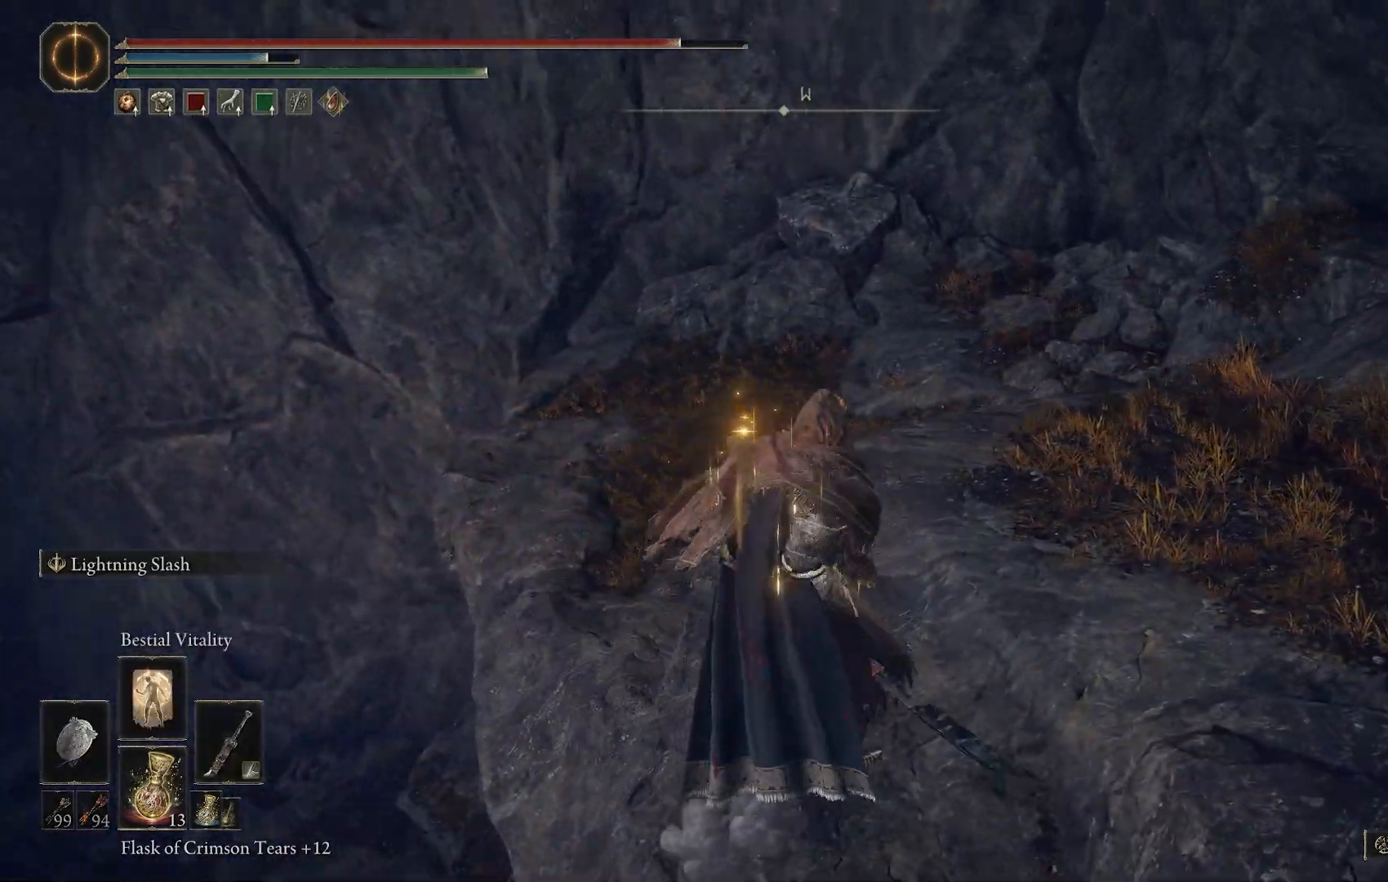
{"buttons": [], "left_stick": "up", "right_stick": "down-right"}
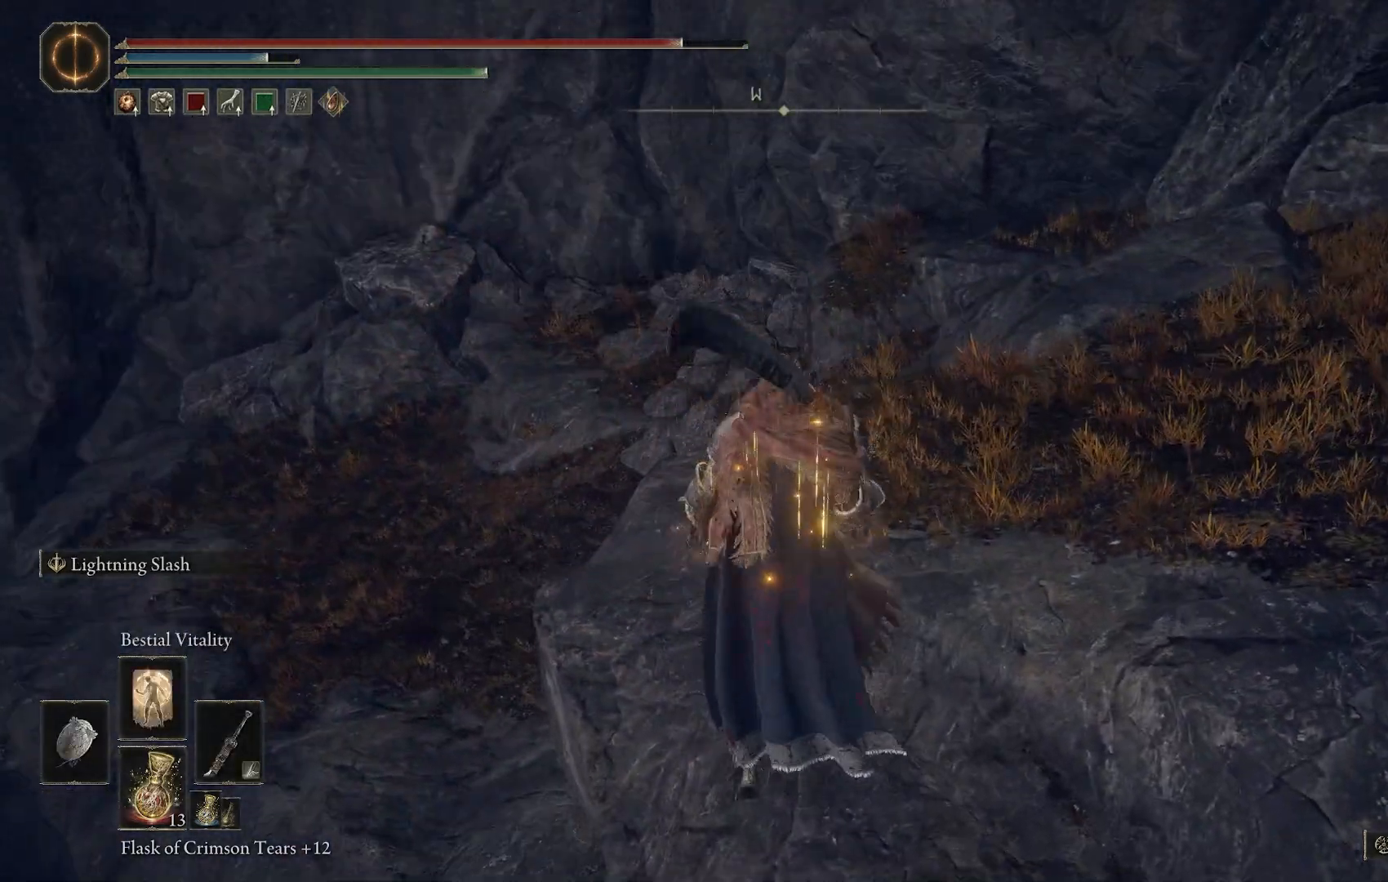
{"buttons": [], "left_stick": "up", "right_stick": "right", "events": [[67, "TRIANGLE", "down"], [67, "right_stick", "center"], [133, "R1", "down"], [233, "R1", "up"], [267, "TRIANGLE", "up"], [317, "right_stick", "right"]]}
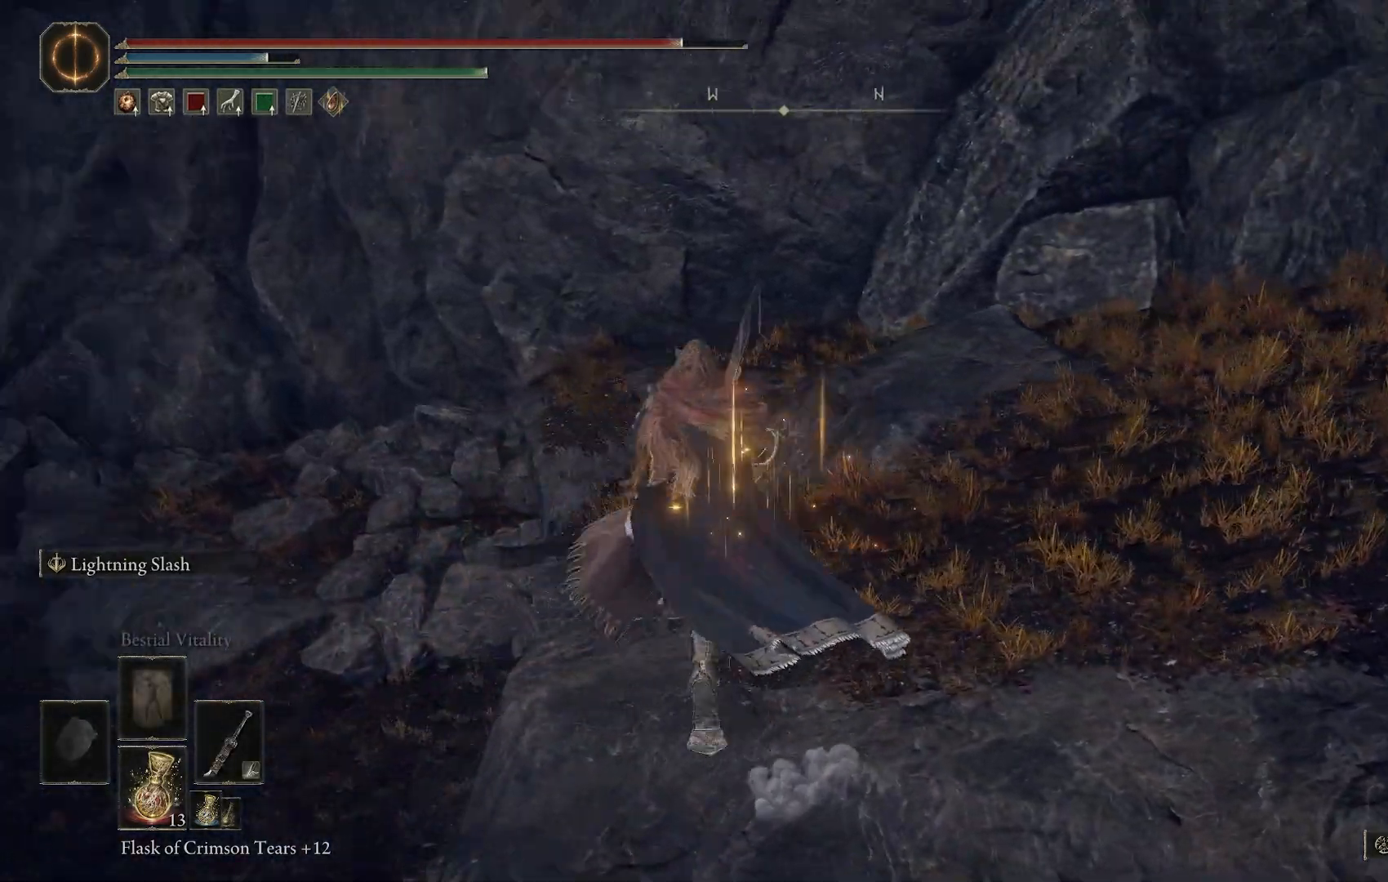
{"buttons": [], "left_stick": "center", "right_stick": "center"}
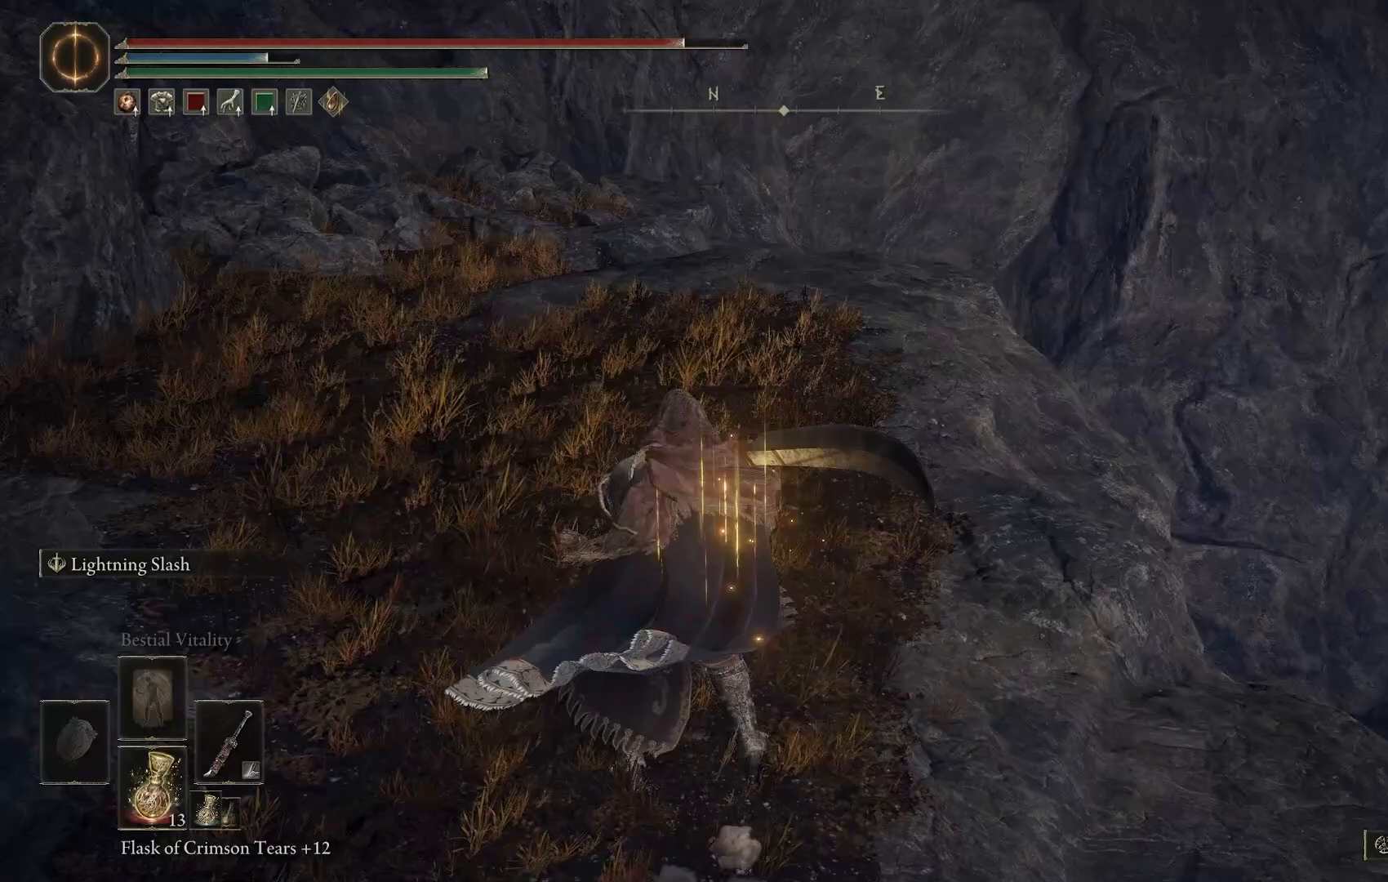
{"buttons": [], "left_stick": "down-left", "right_stick": "down-left", "events": [[217, "left_stick", "down-left"], [367, "right_stick", "down-left"]]}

- EXERCISE DETAILS -
Would you please copy the material exactly, leaving all the pictures out?

- YOUR SOLUTION -
{"buttons": [], "left_stick": "up", "right_stick": "down-right"}
{"buttons": [], "left_stick": "up", "right_stick": "right", "events": [[67, "TRIANGLE", "down"], [67, "right_stick", "center"], [133, "R1", "down"], [233, "R1", "up"], [267, "TRIANGLE", "up"], [317, "right_stick", "right"]]}
{"buttons": [], "left_stick": "center", "right_stick": "center"}
{"buttons": [], "left_stick": "down-left", "right_stick": "down-left", "events": [[217, "left_stick", "down-left"], [367, "right_stick", "down-left"]]}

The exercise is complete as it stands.